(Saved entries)
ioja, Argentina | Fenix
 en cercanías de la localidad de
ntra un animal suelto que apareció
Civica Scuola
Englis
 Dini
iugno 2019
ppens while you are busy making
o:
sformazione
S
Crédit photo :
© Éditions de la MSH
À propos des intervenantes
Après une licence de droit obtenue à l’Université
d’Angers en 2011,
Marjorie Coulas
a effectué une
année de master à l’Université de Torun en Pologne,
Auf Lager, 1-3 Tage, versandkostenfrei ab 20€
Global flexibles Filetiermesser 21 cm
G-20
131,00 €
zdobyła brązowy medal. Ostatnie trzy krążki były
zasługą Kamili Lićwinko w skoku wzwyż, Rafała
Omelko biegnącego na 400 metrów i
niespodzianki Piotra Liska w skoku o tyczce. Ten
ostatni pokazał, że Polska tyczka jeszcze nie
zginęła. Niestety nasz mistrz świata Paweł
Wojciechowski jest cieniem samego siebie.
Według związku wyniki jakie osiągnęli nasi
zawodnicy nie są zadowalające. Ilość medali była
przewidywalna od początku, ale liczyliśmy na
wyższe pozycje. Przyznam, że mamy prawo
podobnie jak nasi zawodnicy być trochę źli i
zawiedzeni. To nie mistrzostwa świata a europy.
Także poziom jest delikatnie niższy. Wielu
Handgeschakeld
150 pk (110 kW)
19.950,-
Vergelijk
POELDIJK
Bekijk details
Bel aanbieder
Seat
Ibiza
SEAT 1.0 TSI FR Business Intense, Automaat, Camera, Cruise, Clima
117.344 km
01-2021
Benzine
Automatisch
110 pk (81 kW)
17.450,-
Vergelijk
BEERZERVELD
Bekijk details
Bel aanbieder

> _Problem to work on_
From the entries, copy every line in which the word "jest" occurs.

> _Exercise output_
Wojciechowski jest cieniem samego siebie.
Także poziom jest delikatnie niższy. Wielu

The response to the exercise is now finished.